On my morning walks there are many things I am privileged to have, especially since we live in the countryside. First of all, thank God for the breathtaking scenery we have here - the green gardens, the plentiful trees, the bright flowers, butterflies, crickets, and many more. Thank God for our thriving garden that has been untouched by monkeys or baboons. Thank God for the tranquility uninterrupted by city sounds and that I can cross the road in no time since there are not many cars. Thank God for our small restaurant, Mama Chiku’s, cluttered and dusty but homey, for a change instead of McDonald’s. Thank God that I can inhale the air deeply without coughing since the air is so crisp and fresh. Thank God that I am not working outside like the donkey pulling the extremely heavy load up the hill is.

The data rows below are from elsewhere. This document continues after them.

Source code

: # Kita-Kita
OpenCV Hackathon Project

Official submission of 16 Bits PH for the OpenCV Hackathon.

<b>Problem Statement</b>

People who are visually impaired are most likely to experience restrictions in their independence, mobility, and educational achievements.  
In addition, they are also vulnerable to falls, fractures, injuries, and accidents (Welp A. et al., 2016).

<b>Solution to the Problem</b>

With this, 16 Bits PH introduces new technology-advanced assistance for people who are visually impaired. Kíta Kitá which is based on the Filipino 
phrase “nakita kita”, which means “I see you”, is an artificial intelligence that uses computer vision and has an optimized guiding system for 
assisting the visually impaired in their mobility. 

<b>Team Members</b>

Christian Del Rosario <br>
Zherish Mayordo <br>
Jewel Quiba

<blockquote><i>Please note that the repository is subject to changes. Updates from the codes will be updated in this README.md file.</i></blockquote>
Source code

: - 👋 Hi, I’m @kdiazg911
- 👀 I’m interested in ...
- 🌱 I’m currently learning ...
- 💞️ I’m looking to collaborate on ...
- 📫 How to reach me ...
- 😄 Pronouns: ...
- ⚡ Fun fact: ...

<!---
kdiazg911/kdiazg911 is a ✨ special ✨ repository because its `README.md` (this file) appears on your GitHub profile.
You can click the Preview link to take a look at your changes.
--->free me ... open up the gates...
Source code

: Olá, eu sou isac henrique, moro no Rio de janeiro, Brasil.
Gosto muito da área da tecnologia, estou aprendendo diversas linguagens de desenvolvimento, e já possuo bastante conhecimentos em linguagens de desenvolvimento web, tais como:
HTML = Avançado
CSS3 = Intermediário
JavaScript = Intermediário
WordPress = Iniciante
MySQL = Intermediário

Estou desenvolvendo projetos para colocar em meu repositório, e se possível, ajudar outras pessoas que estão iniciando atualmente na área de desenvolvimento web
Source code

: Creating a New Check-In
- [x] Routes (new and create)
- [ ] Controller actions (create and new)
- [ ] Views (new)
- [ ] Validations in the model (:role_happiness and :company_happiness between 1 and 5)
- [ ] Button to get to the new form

When we go to other missionaries’ houses for a Thanksgiving meal I thank God that they are friendly enough to share it especially with us - I thank them all for hosting us and ordering the pricey turkey a few months in advance for us! Thank God that when we drive to their houses there are no major traffic on the roads for crazy holiday rushes to the mall. Thank God for the cheerful fires inside houses instead of heaters, so we can save ourselves from the high electricity bill. Thank God that when we sit down at the table to eat that there are chairs and the floor is tiled or wooden (for some people only have worn down stools and a dirt floor!). Thank God that we can even have turkey and food items that are expensive and hard to get here in Kenya, like cranberry sauce. Finally, thank God for delicious homemade breads and pies instead of speedy store bought ones.
When I take a shower, thank God for the warm water that is available to us so that I do not have to fetch water from a spring and firewood as well like most local kids must do as a daily chore. When I go to bed, I thank God for the silence of the night undisturbed by noisy cars or stores. Thank God for the howling wind or pattering rain that lulls me to sleep every night. Thank God for the warmth of my bed and the blankets that I have, for some people only have a sack on the ground.
Of course, there are many more that I have not mentioned; this is just a short portion of the list. But I am sure that whatever is on the list, no matter how obvious or simple the thanks might be, we all owe them to God for.